As expected, volatility increased during the year due to rising inflation and bond yield. But the market continued to trade positively in January and February in anticipation of the biggest fiscal stimulus in US history and a surprisingly progressive Budget in India.
The risk of high inflation and interest rates has reduced to an extent after the latest Fed meeting. This was due to an evergreen long-term accommodative stance and the fact that inflation will remain high in the short-term, supported by the base effect.
Nevertheless, high inflation is required by a pandemic-hit economy to revive faster but will reduce in the future as the economy normalises in the long term.
High volatility had triggered consolidation in the year. The recent sudden surge in the coronavirus infection in Europe and India triggered a larger downside to the consolidation because it is expected to impact the future rate of recovery.
However, the reduction in world GDP growth is likely to have a marginal effect on India. So, a fall in the rate of infection will quickly stabilise the market.

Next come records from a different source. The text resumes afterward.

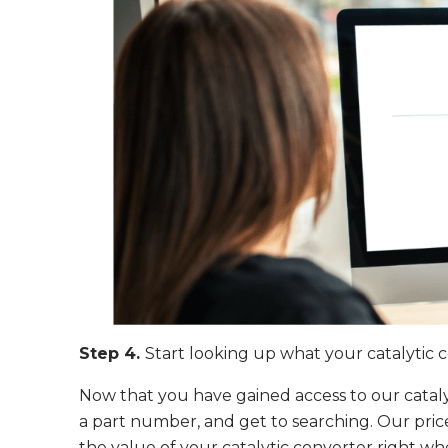
Step 4.
Start looking up what your catalytic 
Now that you have gained access to our catalyt
a part number, and get to searching. Our price
the value of your catalytic converter right w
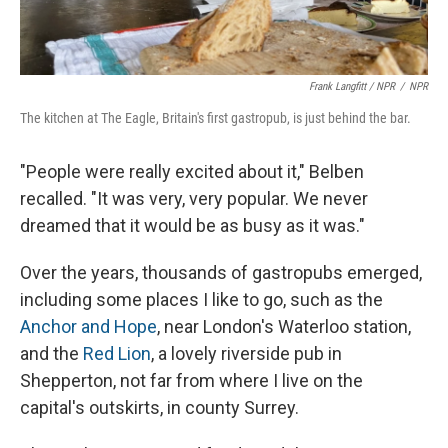
Frank Langfitt / NPR
/
NPR
The kitchen at The Eagle, Britain's first gastropub, is just behind the bar.
"People were really excited about it," Belben
recalled. "It was very, very popular. We never
dreamed that it would be as busy as it was."
Over the years, thousands of gastropubs emerged,
including some places I like to go, such as the
Anchor and Hope
, near London's Waterloo station,
and the
Red Lion
, a lovely riverside pub in
Shepperton, not far from where I live on the
capital's outskirts, in county Surrey.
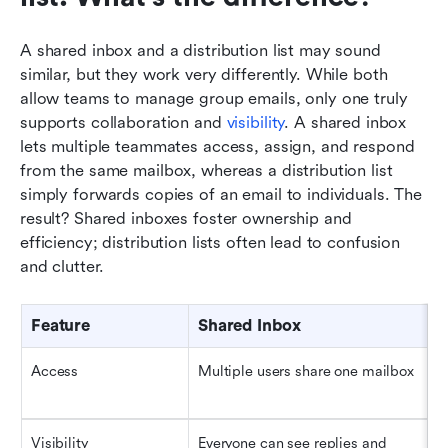
A shared inbox and a distribution list may sound 
similar, but they work very differently. While both 
allow teams to manage group emails, only one truly 
supports collaboration and 
visibility
. A shared inbox 
lets multiple teammates access, assign, and respond 
from the same mailbox, whereas a distribution list 
simply forwards copies of an email to individuals. The 
result? Shared inboxes foster ownership and 
efficiency; distribution lists often lead to confusion 
and clutter.
Feature
Shared Inbox
D
Access
Multiple users share one mailbox
E
i
Visibility
Everyone can see replies and 
N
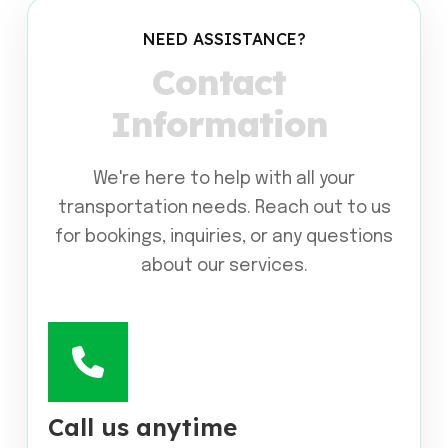
NEED ASSISTANCE?
C
o
n
t
a
c
t
I
n
f
o
r
m
a
t
i
o
n
We're here to help with all your
transportation needs. Reach out to us
for bookings, inquiries, or any questions
about our services.
Call us anytime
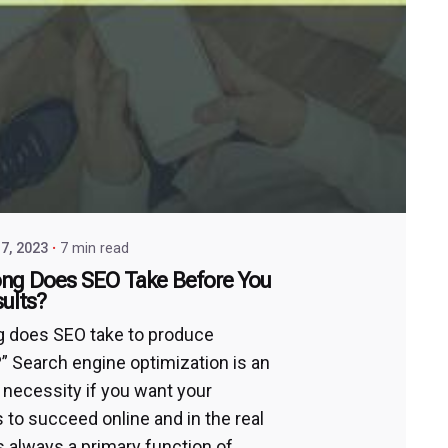
7, 2023
7 min read
ng Does SEO Take Before You
ults?
 does SEO take to produce
?” Search engine optimization is an
 necessity if you want your
 to succeed online and in the real
’s always a primary function of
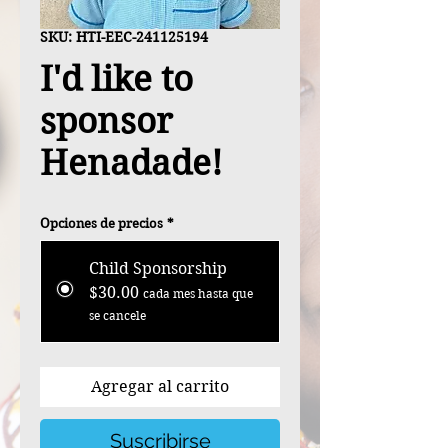
SKU: HTI-EEC-241125194
I'd like to
sponsor
Henadade!
Opciones de precios
*
Child Sponsorship
$30.00
cada mes hasta que
se cancele
Agregar al carrito
Suscribirse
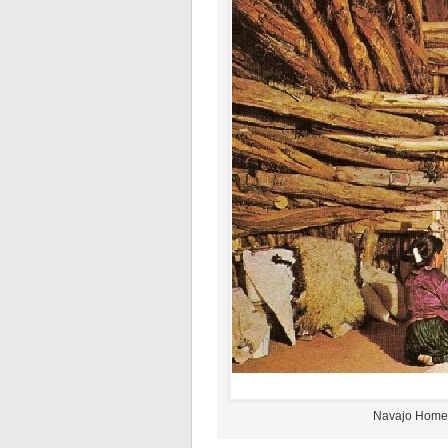
Navajo Home 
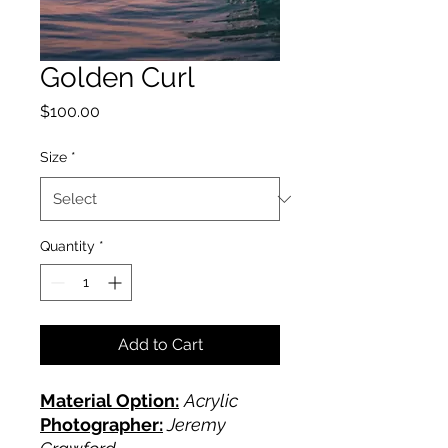
Golden Curl
Price
$100.00
Size
*
Quantity
*
Add to Cart
Material Option:
Acrylic
Photographer:
Jeremy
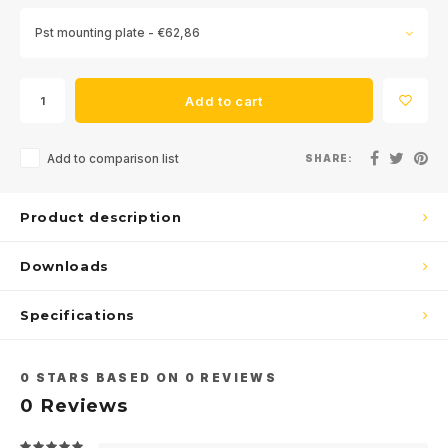
Pst mounting plate - €62,86
Add to cart
Add to comparison list
SHARE:
Product description
Downloads
Specifications
0
STARS BASED ON
0
REVIEWS
0
Reviews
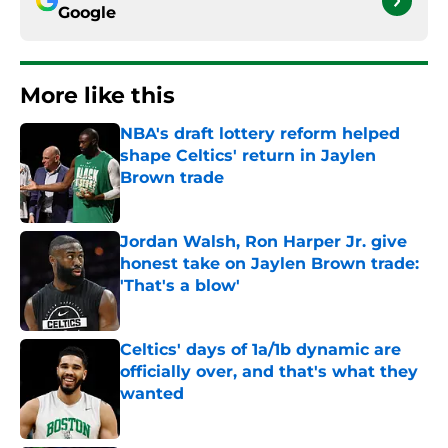
Google
More like this
NBA's draft lottery reform helped
shape Celtics' return in Jaylen
Brown trade
Published by on Invalid Date
Jordan Walsh, Ron Harper Jr. give
honest take on Jaylen Brown trade:
'That's a blow'
Published by on Invalid Date
Celtics' days of 1a/1b dynamic are
officially over, and that's what they
wanted
Published by on Invalid Date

From the 52-week high to the recent low, the Nifty has corrected by about 8 percent. Its one-year forward P/E has reduced by ~10 percent from 22x to around 20x but is still on the higher side compared to the five-year average of 16-17x.
It is highly likely that the phase of consolidation will continue in the short-term. Having said that, the valuation is likely to trade at a premium level during this pandemic period. It may normalise in the coming one to two years based on the pace of vaccination, the rate of recovery and further fiscal and monetary supports.
To make valuation more relevant to the future performance, we have to review it with the growth forecast compared to the historic valuation, growth, and industry outlook.
Based on this, largecaps are looking more attractive to trade and invest in this consolidation phase. The sectors that are looking attractive are industrials, infra, telecom, IT, pharma, and private banks. Smallcaps will be hit the most during this consolidation. So, trade should be cautious and book out of expensive stocks and wait to buy till the broader market stabilises.
Long-term investors can hold mid and smallcaps, since they started to benefit from the reopening of the economy but one needs to be stock-specific than the broad-based benefit we had in the last 12 months.
Value picks will develop as a good theme to identify stock ideas based on historic and peer analysis. Future growth themes like green energy, divestment, PSUs, pharma, IT and chemicals will also have an edge. Buying on dips will be the best strategy in an expensive and progressive market, and large caps will have an edge.